Visions of 2006 have cluttered my mind over the past three days. For much of the last eight months of baseball at Shea Stadium, the Metropolitans were a hollow vessel lacking a heart beat. They were there in body, looking quite lavish in their blue and orange uniforms, but it was quite evident that the hunger and drive to attain victory was lost somewhere along the way.
Was it the benching of Jose Reyes in mid-2007? The hanging Aaron Heilman change up taken into the dark night sky off of the bat of Yadier Molina? Over the course of the last season and a half of play, the Mets have become an enigma, one that I don’t believe anyone could solve. SNY has seemingly become the place to tune in to find the best soap opera on television lately. Each morning a new headline, a new controversy, and new negative outlook is cast upon our beloved Metsies.

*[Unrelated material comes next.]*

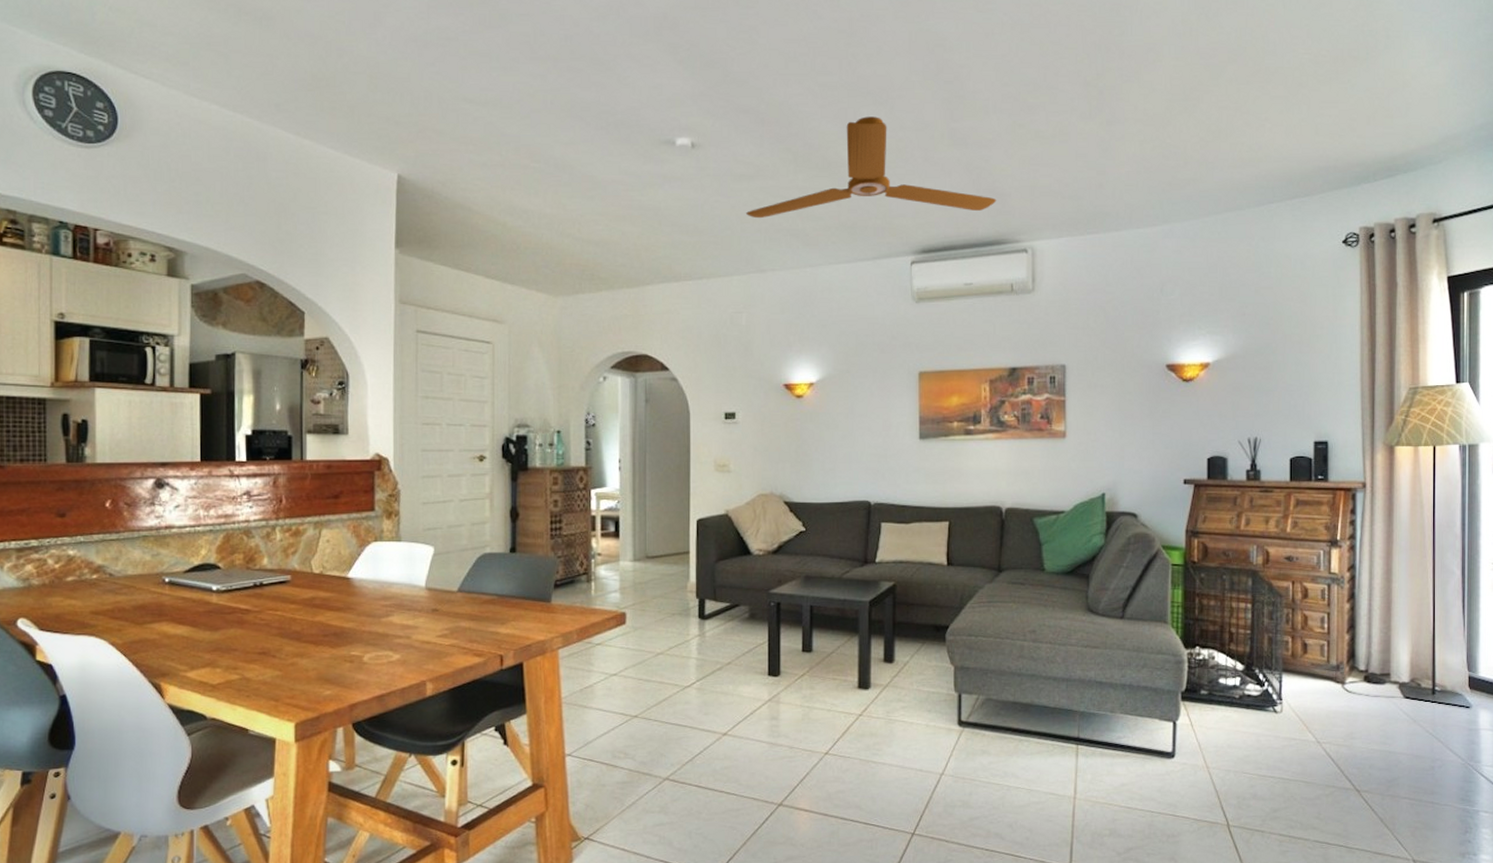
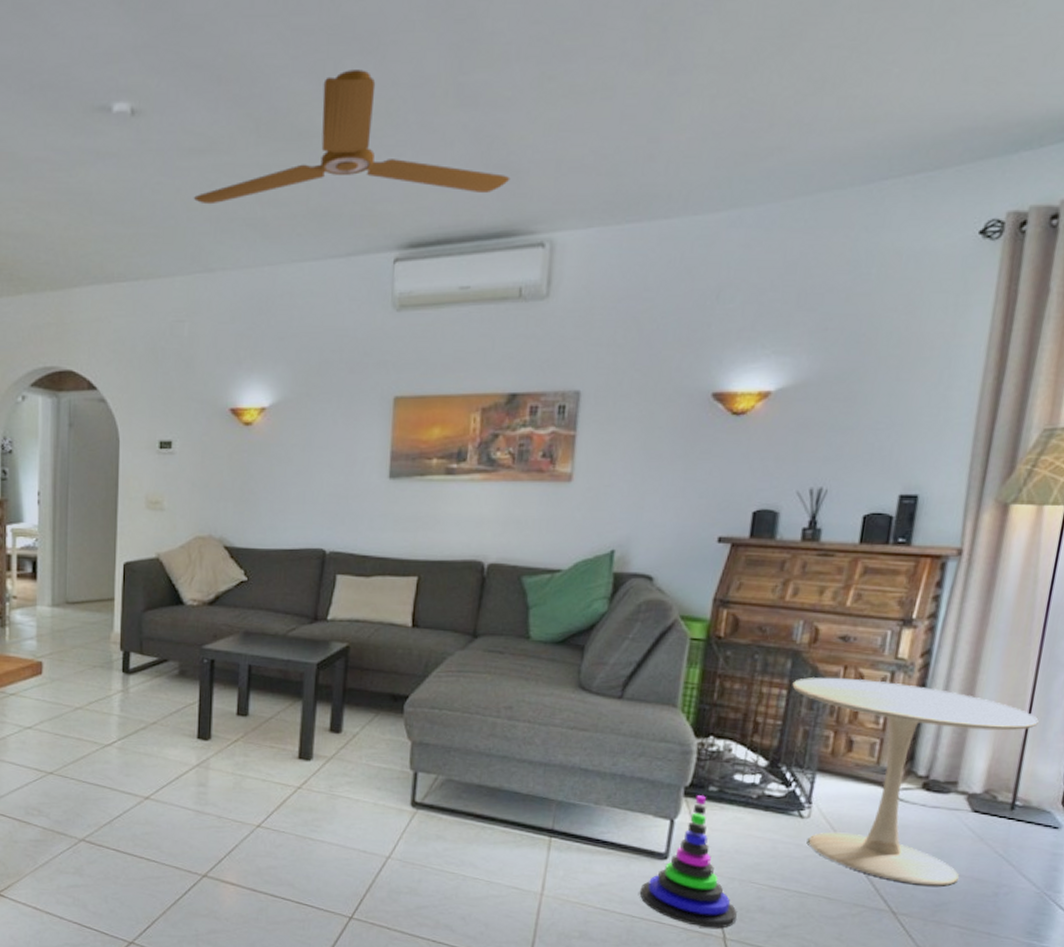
stacking toy: none [1155,699,1235,817] -> present [639,795,737,928]
side table: none [1255,591,1441,765] -> present [792,677,1039,886]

Stating that Willie Randolph has taken the bulk of criticism for the teams underachieving and heartless efforts could be classified as the understatement of the year, and you wouldn’t get much of an argument. Though at a point I was indeed in favor of a managerial change, I’m not so certain it is imperative any longer. Hell, Randolph is one of the most classy, upstanding men you will find in this business, nobody can take that away from him. Facts are facts though, and the fact in this case is that managing the Mets to victory is in his underlying job description. If a shipping manager at UPS fails to have his deliveries out in a timely manner, he would be shown the door. Case in point, if Willie doesn’t tally up the W’s, I could not argue with the Wilpons decision to fire him, if it were ever to reach such a point.

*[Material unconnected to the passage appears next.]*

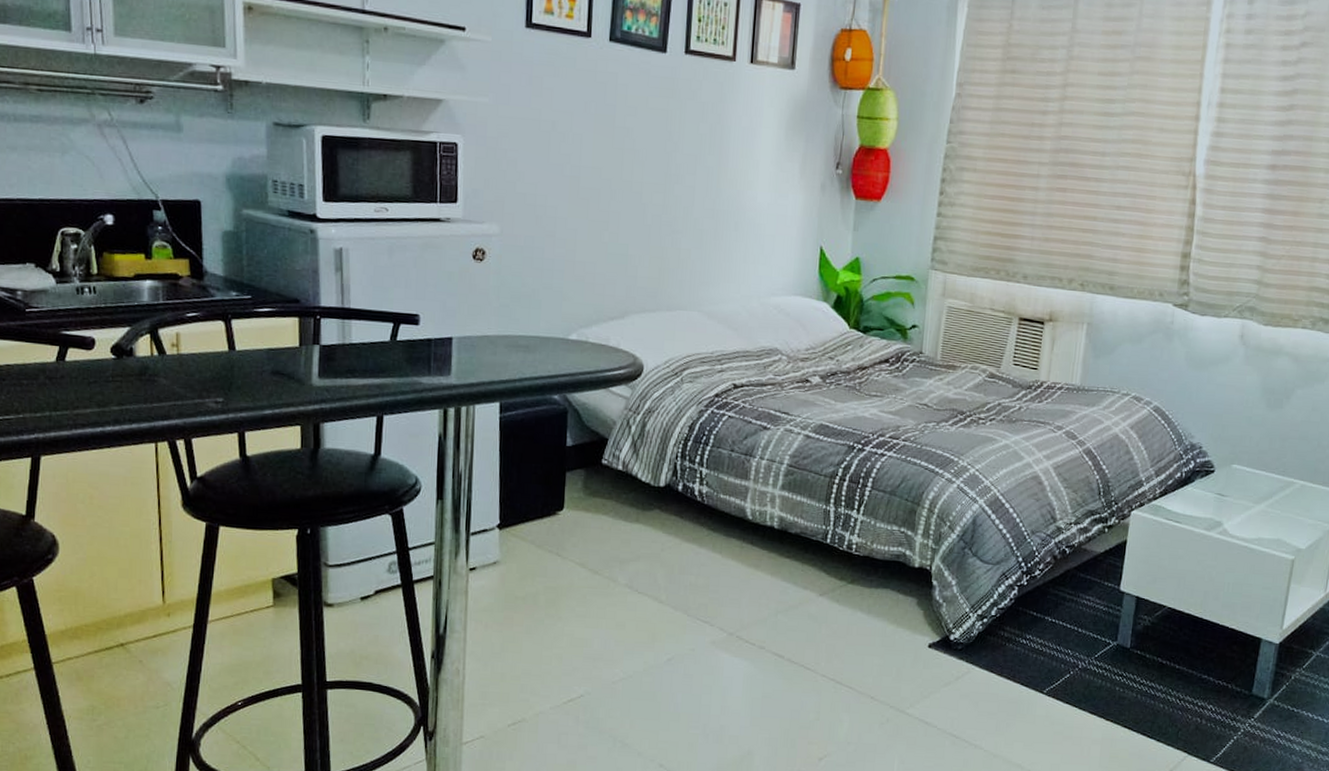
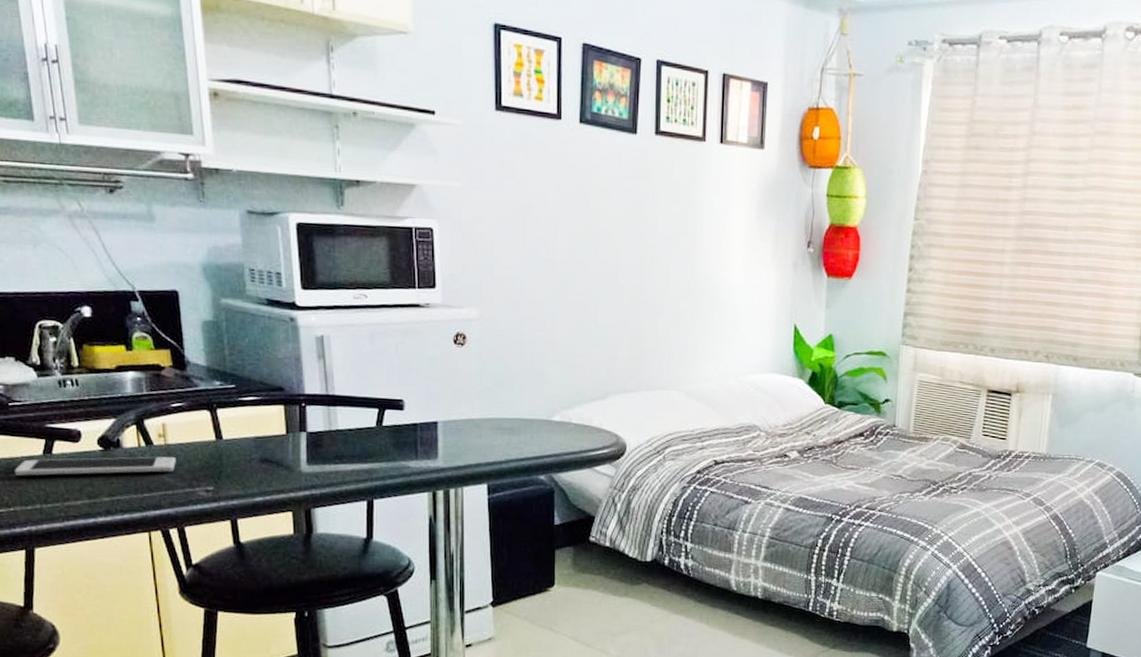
cell phone: none [26,366,188,383] -> present [14,456,176,476]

However, in Randolph’s defense, the last three days have been an ominous reminder of what the Mets once were, and what they could be. The road to reaching .500 has served as a complete about face. Fun and excitement is again a daily element on the diamond. They’re playing loose and comfortable, and it has been displayed in their recent three game surge, following a disastrous 1-7 road voyage.

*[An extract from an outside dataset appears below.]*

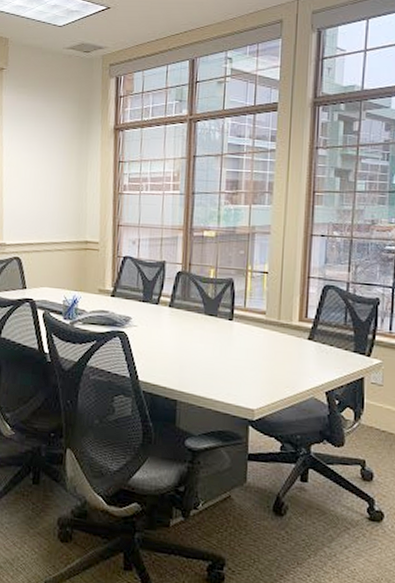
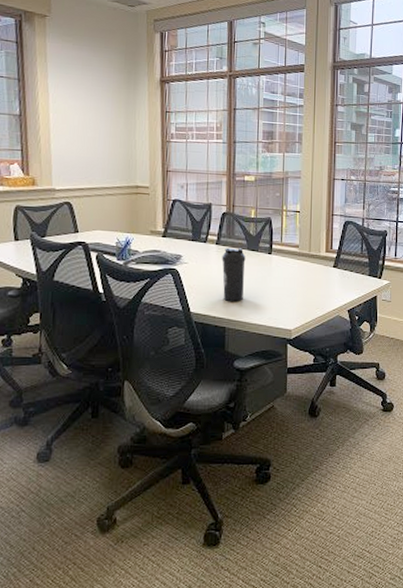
water bottle: none [175,311,203,373] -> present [222,247,246,302]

After having all but his head under water, and sinking fast, where is the credit being issued to Randolph now? Sure, I know, it’s only three games, lets not jump too far into optimism, but you cannot overlook the drive the squad has displayed lately, and I feel as though if Randolph warranted as much scrutiny as he received when Flushing was sitting at rock bottom, than he should be given some credit for their possible rise, hopefully it shall continue, all the way into first place, but one step at a time, don’t forget, a wise man once said, Rome was not built in a day.